QUOTED PASSAGE

________________________________________

The court challenge stems from $2.7 billion in cuts the Republican governor announced this summer to balance the budget. He took the action using unallotment, an executive power that allows the governor to trim spending on his own, after he and the Democratic-controlled Legislature failed to agree on a budget.

Lawyers for both sides warned Ramsey County District Judge Kathleen Gearin of the potential effects of her decision.

Galen Robinson, who represents six elderly or disabled people who lost a monthly state stipend that helps cover special diets, said his clients and others in the $5.3 million program will face extreme hardship if the cut isn’t overturned. Most, he said, have income of less than $800 a month and diets that cost $300 or more.

Patrick Robben, an attorney for Pawlenty, said the state will have trouble paying its bills if Gearin rules against the administration because others hit by cuts would see even a temporary restraining order as an invitation to file similar lawsuits.

“Your honor is going to be running the state budget right out of this courtroom,” Robben said.

Robben and state Solicitor General Alan Gilbert asked Gearin to dismiss the case altogether.

Pawlenty has used the unallotment law twice before and prevailed in a lawsuit attempting to block cuts he made in 2003.

What’s different in this case is how Pawlenty invoked the power. Lawmakers sent Paw-lenty a full set of tax and spending bills, which he signed except for a bill that raised taxes to erase a projected deficit. Rather than calling the Legislature into a special session to balance the budget, he used his executive power to make cuts of his choosing.

Robinson said Pawlenty misused the unallotment law, which has typically been used on an emergency basis toward the end of a two-year budget period to patch holes. This time, the cuts were announced at the beginning of the 2010-2011 budget.

________________________________________

JOB 1
In the article about the court challenge to the budget cuts, how many people does Galen Robinson represent, and what did they lose?
JOB 2
Write the next few paragraphs of the article about the court challenge to the governor's unallotment cuts, beginning after its last sentence.

________________________________________

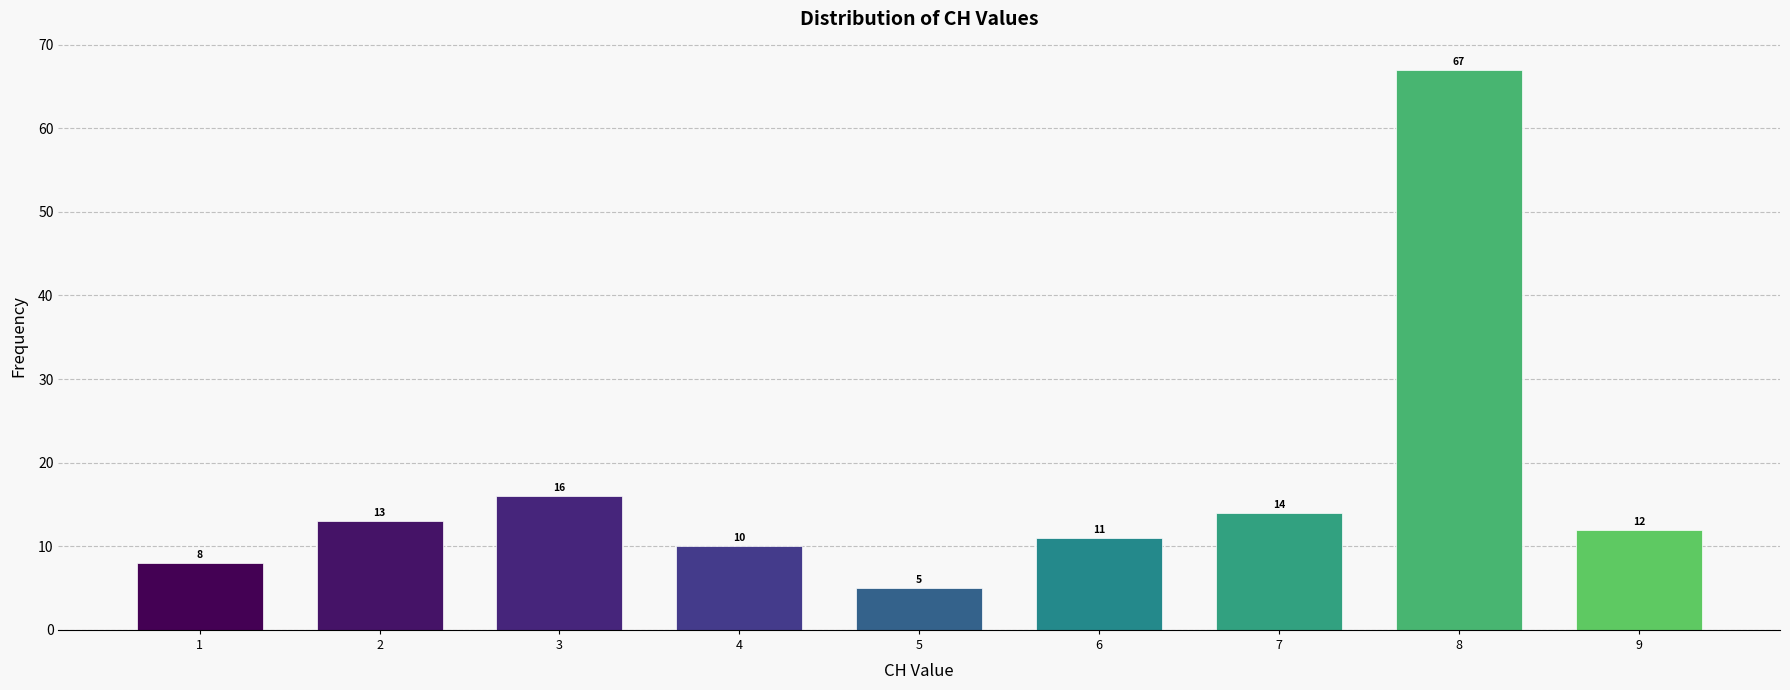

Reading left to right, extract all data points from this chart.

1=8	2=13	3=16	4=10	5=5	6=11	7=14	8=67	9=12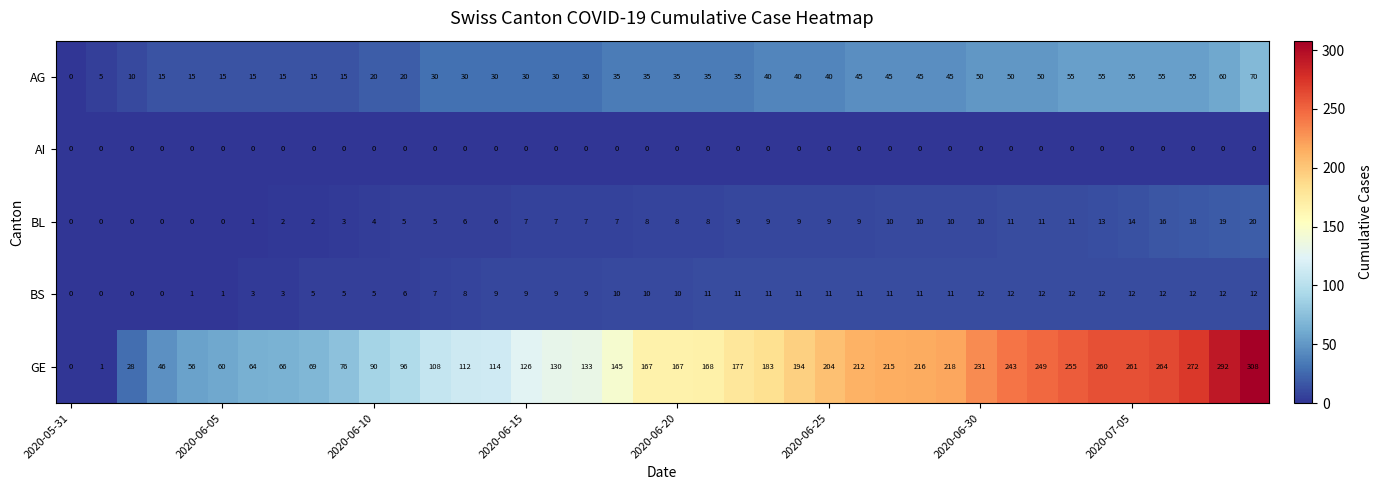

What is the greatest value displayed?

308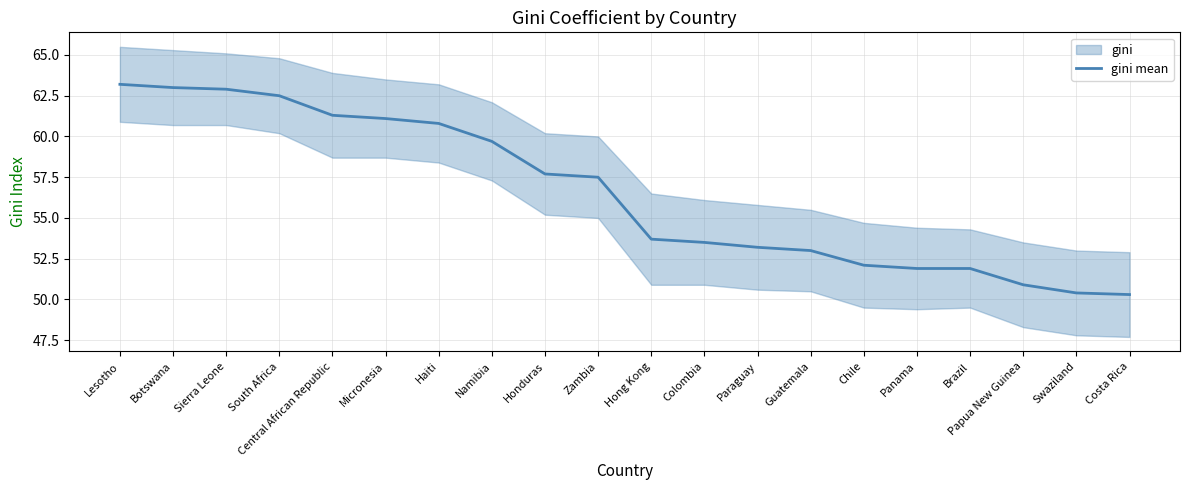

The chart shows a value of 50.3 at Costa Rica. True or false?

True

________________________________________

TASK OUTPUT 1
Six elderly or disabled people who lost a monthly state stipend that helps cover special diets.

TASK OUTPUT 2
“There are other ways to deal with this before we get to ‘The sky is falling down,’” Robinson said, arguing Paw-lenty could have called a special session or waited until lawmakers returned for the 2010 session to work out a fix.

The plaintiffs are also attempting to preserve property tax credits they normally get for being renters, a budget item Pawlenty also reduced.

Gearin didn’t say when she would rule, but said a case involving constitutional separation of powers gives her extra reason to “tread very lightly.” She also acknowledged that her ruling probably won’t be the last word in the case. “I’m merely a way station on the road to appellate courts,” she said at the hearing’s outset.

Just before the court hearing started, the House Rules Committee voted 14-8 along party lines to submit a brief in support of the lawsuit. The brief will be prepared by nonpartisan staff.

Democrats who run the committee denied they were wading into the dispute as a way to poke Pawlenty. They said it’s a reasonable and cost-efficient way to weigh in on the separation-of-powers issue.

“This is not about right versus left,” said House Majority Leader Tony Sertich of Chisholm. “It is right versus wrong.”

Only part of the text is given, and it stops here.